Désirs de courir malgré tout et instint de survie se contredisent dans un même mouvement, quand certains, comme Jacky Ickx, couraient quoi qu'ils puissent arriver, ou que d'autres militaient pour un spectacle plus sûr, tandis que la majorité vivait la vie à fond de peur qu'elles ne leur échappe le dimanche. Jusqu'à un certain romantisme typiquement 70's, quand le sexe était "le petit déjeuner des champions".

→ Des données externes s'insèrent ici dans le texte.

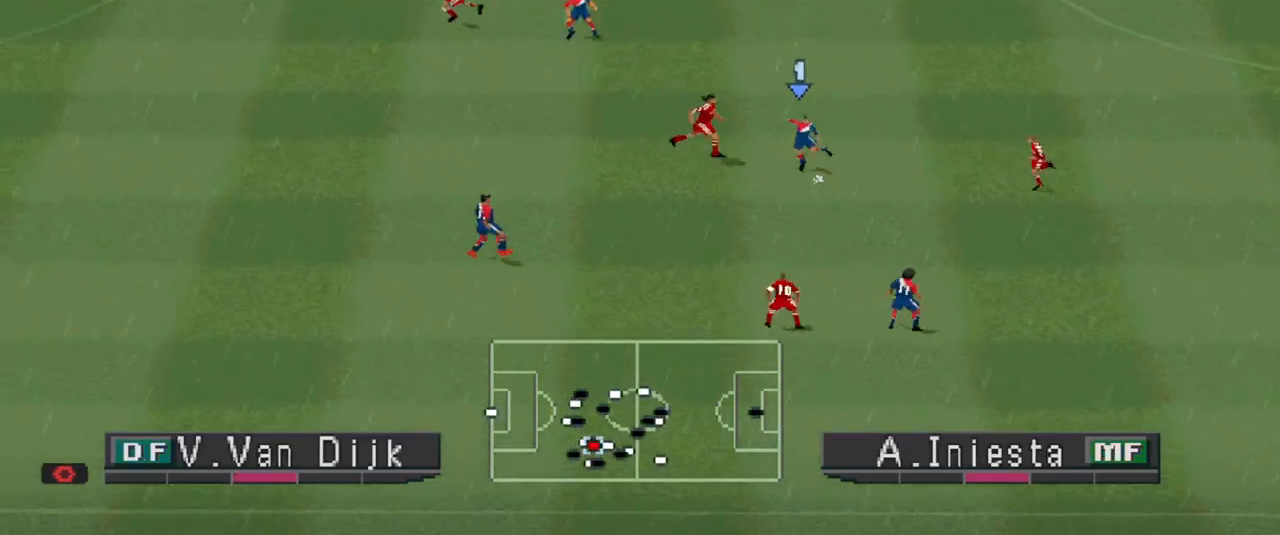
{"buttons": ["R1", "DPAD_UP", "DPAD_LEFT"], "events": [[133, "R1", "down"], [400, "DPAD_UP", "down"]]}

A côté de cela, 1 parvient à exalter certaines rivalités, à se focaliser sur certains dieux devenus victime du destin et de la fatalité. Mais on a l'impression que plus on avance, plus le documentaire a tendance à survoler ce qu'il traite. S'il met en scène l'avènement de Mosley, d'Ecclestone et de la médiatisation du sport, 1 fait presque l'impasse sur d'autres sujets plus techniques, ainsi que sur certains épisodes pourtant, à mon avis, déterminants. Ainsi, presque rien n'est dit, par exemple sur la mort de Gilles Villeneuve, alors qu'il était, lui aussi, l'un des petits princes charismatiques et acclamés de la Formule 1. Et à mesure que les progrès de la sécurité avancent, on voit que l'on saute presque d'une décennie à l'autre, avec en fin de film, la mort de Senna, alors que d'autres catastrophes, telle la mort de Roland Ratzenberger, l'incroyable crash de Gerhard Berger à Imola dans les années 80, les jambes broyées de Jacques Laffite ou encore l'accident de Schumacher en Grande-Bretagne en 1999 auraient pu illustrer la montée en puissance et les ratés d'un spectacle sécurisé.

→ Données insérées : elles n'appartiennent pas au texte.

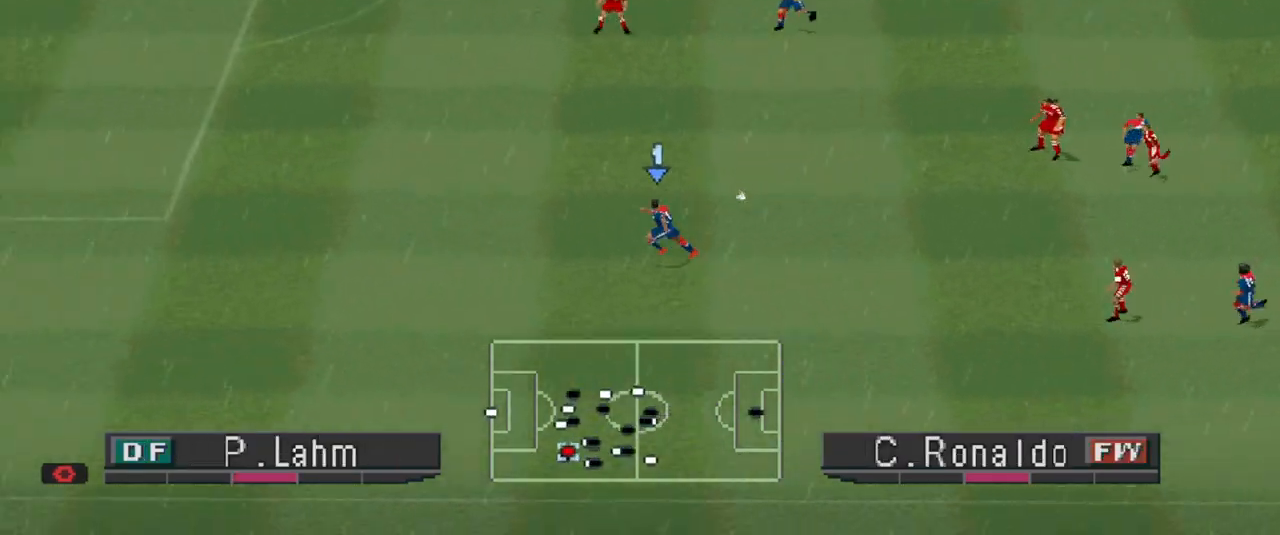
{"buttons": ["R1", "DPAD_UP", "DPAD_LEFT"], "events": []}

Quant à la conclusion, plutôt optimiste et montrant nombre de cabrioles impressionnantes mais sans conséquences, elle entre malheureusement en collision avec la tristesse du décès de Jules Bianchi, comme un avertissement funèbre, comme pour rappeler que le Grand Livre de la Formule 1 ne s'écrit que par le sang des tributs qu'on lui offre.
Behind_the_Mask, qui sort difficilement de son cockpit.